It was met with more criticism than even Michael Moore could have mustered.
Union representatives said it would steal American jobs. Conspiracy theorists believed it was intrusively "Big Brother." Some Christians thought it hid the number 666, representing the Antichrist. TV talk-show host Phil Donahue called it a corporate plot against consumers.
It survived all of that to mark its 30th year this month.
Happy birthday to the Universal Product Code.
The UPC, the most common version of the so-called bar code, wasn't as warmly embraced nor as breathtaking as some emerging technologies, but its impact on retailing has been enormous. It saves $17 billion a year in inventory costs by one estimate, not to mention carpal tunnel syndrome for countless cashiers.
Other technologies, such as radio-frequency identification tags, might one day replace it, but the lowly UPC improved efficiency and supply-chain control almost invisibly.
One of the few times it gained media notice at all was in 1992 when President George H.W. Bush marveled at it during a campaign visit to a grocers convention in Florida. His reaction cemented a perception that he was out of touch with the public - many people were by then well acquainted with the technology.
The rectangle of stripes and numbers has even fused its way into pop culture: In the former Fox television series Dark Angel, Jessica Alba starred as a genetically altered fighting machine with a bar code branded on the back of her neck.
Human bar-coding is thus far the stuff of science fiction, but the United States government uses the symbol in Homeland Security efforts and airlines keep track of luggage with it. Several months ago, the U.S. Food and Drug Administration required a version of the bar code to be put on medications to cut errors.
"I'm really proud of the fact what was originally designed to help move people through the checkout counter now actually helps to save lives," said Michael Di Yeso, a former Lutherville resident and president of the Uniform Code Council, which regulates the UPC and has offices in New Jersey and Ohio.
The code came about after a group of grocers got together in Ohio in the late 1960s to look for a faster way to serve customers, track inventory and make better use of employees who were stamping prices on individual products.

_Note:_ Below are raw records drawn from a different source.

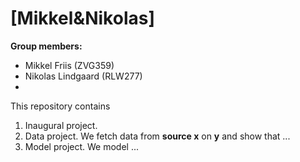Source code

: # \[Mikkel&Nikolas\]

**Group members:**
- Mikkel Friis (ZVG359)
- Nikolas Lindgaard (RLW277)
- 

This repository contains  
1. Inaugural project. 
2. Data project. We fetch data from **source x** on **y** and show that ...
3. Model project. We model ...
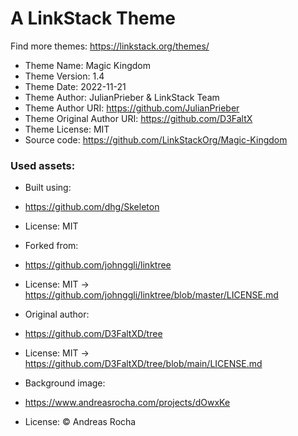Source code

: # A LinkStack Theme
Find more themes: https://linkstack.org/themes/
                                                                                                                                                                         
*	Theme Name: Magic Kingdom
*	Theme Version: 1.4
*	Theme Date: 2022-11-21
*	Theme Author: JulianPrieber & LinkStack Team
*	Theme Author URI: https://github.com/JulianPrieber
*	Theme Original Author URI: https://github.com/D3FaltX
*	Theme License: MIT
*	Source code: https://github.com/LinkStackOrg/Magic-Kingdom


### Used assets:
* Built using:
* https://github.com/dhg/Skeleton
* License: MIT

* Forked from:
* https://github.com/johnggli/linktree
* License: MIT -> https://github.com/johnggli/linktree/blob/master/LICENSE.md

* Original author:
* https://github.com/D3FaltXD/tree
* License: MIT -> https://github.com/D3FaltXD/tree/blob/main/LICENSE.md

* Background image:
* https://www.andreasrocha.com/projects/dOwxKe
* License: © Andreas Rocha
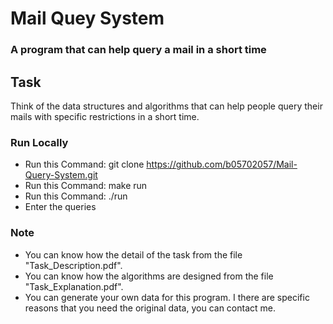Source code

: # Mail Quey System

### A program that can help query a mail in a short time

## Task
Think of the data structures and algorithms that can help people query their mails with specific restrictions in a short time.

### Run Locally
* Run this Command: git clone <https://github.com/b05702057/Mail-Query-System.git>
* Run this Command: make run
* Run this Command: ./run
* Enter the queries

### Note
* You can know how the detail of the task from the file "Task_Description.pdf".
* You can know how the algorithms are designed from the file "Task_Explanation.pdf".
* You can generate your own data for this program. I there are specific reasons that you need the original data, you can contact me.
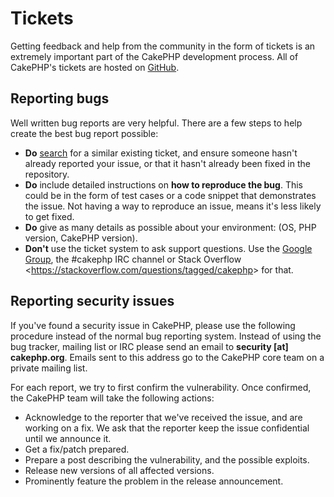 # Tickets

Getting feedback and help from the community in the form of tickets is an
extremely important part of the CakePHP development process. All of CakePHP's
tickets are hosted on [GitHub](https://github.com/cakephp/cakephp/issues).

## Reporting bugs

Well written bug reports are very helpful. There are a few steps to help create
the best bug report possible:

- **Do** [search](https://github.com/cakephp/cakephp/search?q=it+is+broken&ref=cmdform&type=Issues)
  for a similar existing ticket, and ensure someone hasn't already reported your
  issue, or that it hasn't already been fixed in the repository.
- **Do** include detailed instructions on **how to reproduce the bug**. This
  could be in the form of test cases or a code snippet that demonstrates the
  issue. Not having a way to reproduce an issue, means it's less likely to get
  fixed.
- **Do** give as many details as possible about your environment: (OS, PHP
  version, CakePHP version).
- **Don't** use the ticket system to ask support questions. Use the [Google
  Group](https://groups.google.com/group/cake-php), the \#cakephp IRC channel or
  Stack Overflow \<<https://stackoverflow.com/questions/tagged/cakephp>\>
  for that.

## Reporting security issues

If you've found a security issue in CakePHP, please use the following procedure
instead of the normal bug reporting system. Instead of using the bug tracker,
mailing list or IRC please send an email to **security \[at\] cakephp.org**.
Emails sent to this address go to the CakePHP core team on a private mailing
list.

For each report, we try to first confirm the vulnerability. Once confirmed, the
CakePHP team will take the following actions:

- Acknowledge to the reporter that we've received the issue, and are working on
  a fix. We ask that the reporter keep the issue confidential until we announce
  it.
- Get a fix/patch prepared.
- Prepare a post describing the vulnerability, and the possible exploits.
- Release new versions of all affected versions.
- Prominently feature the problem in the release announcement.
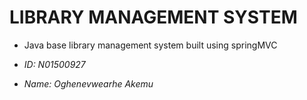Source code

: # LIBRARY MANAGEMENT SYSTEM

- Java base library management system built using springMVC

- _ID: N01500927_
- _Name: Oghenevwearhe Akemu_
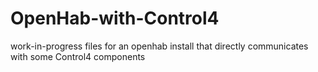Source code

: # OpenHab-with-Control4
work-in-progress files for an openhab install that directly communicates with some Control4 components
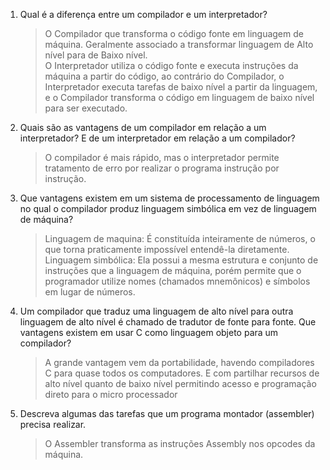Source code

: 1. Qual é a diferença entre um compilador e um interpretador?   

    >O Compilador que transforma o código fonte em linguagem de máquina. Geralmente associado a transformar linguagem de Alto nível para de Baixo nível.  
O Interpretador utiliza o código fonte e executa instruções da máquina a partir do código, ao contrário do Compilador, o Interpretador executa tarefas de baixo nível a partir da linguagem, e o Compilador transforma o código em linguagem de baixo nível para ser executado. 
2. Quais são as vantagens de um compilador em relação a um interpretador? E de um interpretador em relação a um compilador?
    >O compilador é mais rápido, mas o interpretador permite tratamento de erro por realizar o programa instrução por instrução.

3. Que vantagens existem em um sistema de processamento de linguagem no qual o compilador produz linguagem simbólica em vez de linguagem de máquina?
   
    >Linguagem de maquina: É constituída inteiramente de números, o que torna      praticamente impossível entendê-la diretamente.    
Linguagem simbólica: Ela possui a mesma estrutura e conjunto de instruções que a linguagem de máquina, porém permite que o programador utilize nomes (chamados mnemônicos) e símbolos em lugar de números.

4. Um compilador que traduz uma linguagem de alto nível para outra linguagem de alto nível é chamado de tradutor de fonte para fonte. Que vantagens existem em usar C como linguagem objeto para um compilador?
    >A grande vantagem vem da portabilidade, havendo compiladores C para quase todos os computadores. E com partilhar recursos de alto nível quanto de baixo nível permitindo acesso e programação direto para o micro processador

5. Descreva algumas das tarefas que um programa montador (assembler) precisa realizar.

    >O Assembler transforma as instruções Assembly nos opcodes da máquina.

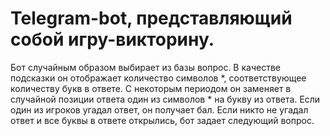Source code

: # Telegram-bot, представляющий собой игру-викторину.

Бот случайным образом выбирает из базы вопрос. В качестве подсказки он отображает количество символов *, соответствующее количеству букв в ответе.
С некоторым периодом он заменяет в случайной позиции ответа один из символов * на букву из ответа. Если один из игроков угадал ответ, он получает бал. 
Если никто не угадал ответ и все буквы в ответе открылись, бот задает следующий вопрос.
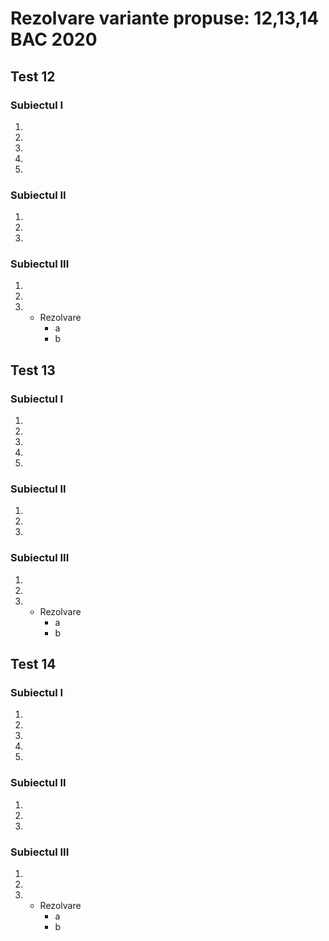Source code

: # Rezolvare variante propuse: 12,13,14 BAC 2020

## Test 12

### Subiectul I
1. 
2. 
3. 
4. 
5. 
### Subiectul II

1. 
2. 
3. 

### Subiectul III

1. 
2. 
3. 
    - Rezolvare
        * a
        * b

## Test 13

### Subiectul I
1. 
2. 
3. 
4. 
5. 
### Subiectul II

1. 
2. 
3. 

### Subiectul III

1. 
2. 
3. 
    - Rezolvare
        * a
        * b

## Test 14

### Subiectul I
1. 
2. 
3. 
4. 
5. 
### Subiectul II

1. 
2. 
3. 

### Subiectul III

1. 
2. 
3. 
    - Rezolvare
        * a
        * b

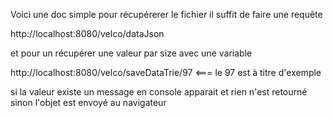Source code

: Voici une doc simple pour récupérerer le fichier il suffit de faire une requête

http://localhost:8080/velco/dataJson

et pour un récupérer une valeur par size avec une variable

http://localhost:8080/velco/saveDataTrie/97 <=== le 97 est à titre d'exemple

si la valeur existe un message en console apparait et rien n'est retourné sinon l'objet est envoyé au navigateur
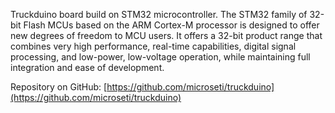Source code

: Truckduino board build on STM32 microcontroller. The STM32 family of 32-bit Flash MCUs based on the ARM Cortex-M processor is designed to offer new degrees of freedom to MCU users. It offers a 32-bit product range that combines very high performance, real-time capabilities, digital signal processing, and low-power, low-voltage operation, while maintaining full integration and ease of development.

Repository on GitHub: [https://github.com/microseti/truckduino](https://github.com/microseti/truckduino)
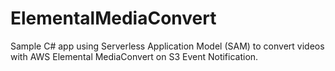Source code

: # ElementalMediaConvert
Sample C# app using Serverless Application Model (SAM) to convert videos with AWS Elemental MediaConvert on S3 Event Notification.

After consulting with several Dayton-based technology companies, the group, which would later become the Uniform Code Council, settled on the bar code and set about creating standards for its use.
The bar code dates back to 1949. Two young college instructors, Norman Joseph Woodland and Bernard Silver, sought to develop a visible version of the Morse Code to automate the checkout line. Their symbol included lines of various widths that could be read by a primitive light scanner, but their concept was deemed impractical for business use.
Woodland and Silver patented their set-up in 1952 but tried without success to win the interest of International Business Machine Corp., for which Woodland worked, the Uniform Code Council said. By the late 1950s, the pair gave up and sold the patent.
As the technology improved, businesses picked it up individually. But the system sputtered for nearly 20 more years before grocers offered standards that could be applied industrywide. Woodland, still an IBM employee, helped put the finishing touches on the UPC bar code for the Uniform Code Council.
Silver never got to see the success; he died in 1962 at age 38. And Woodland never got rich from it, although the first President Bush did award him the National Medal of Technology in 1992, at the same time as an emerging software developer named Bill Gates.
The process of the UPC hasn't varied much in 30 years. Products are assigned a bar code that's regulated by the council and recognized by laser light scanners. The singular code corresponds to data entered in a computer, such as the name of the manufacturer, price, inventory information, dosage details and expiration dates.
In 1977, an international version of the code was created. It's now used in 23 industries - from publishing to health care - in 141 nations.
"It's kind of like the old show-business adage," said Jeff Oddo, a spokesman for the Uniform Code Council, which developed uses and standards for the code. "You spend 20 years to become an overnight sensation."
Many people were wary of it, said Sharon Buchanan, who 30 years ago was a 31-year-old grocery checker at a Marsh Supermarket in Troy, Ohio.
Today, she's a legend in the town of 21,000 people in the southwestern part of the state about 25 miles north of Dayton: She was the first cashier to scan the UPC on June 26, 1974, on a pack of Wrigley's chewing gum.
"This has been exciting for me," Buchanan said in a telephone interview last week from an Ohio celebration for the UPC anniversary. Troy's mayor had declared it "UPC Bar Code Day."
"We're just a little town and for something to happen here has been great for us," she said.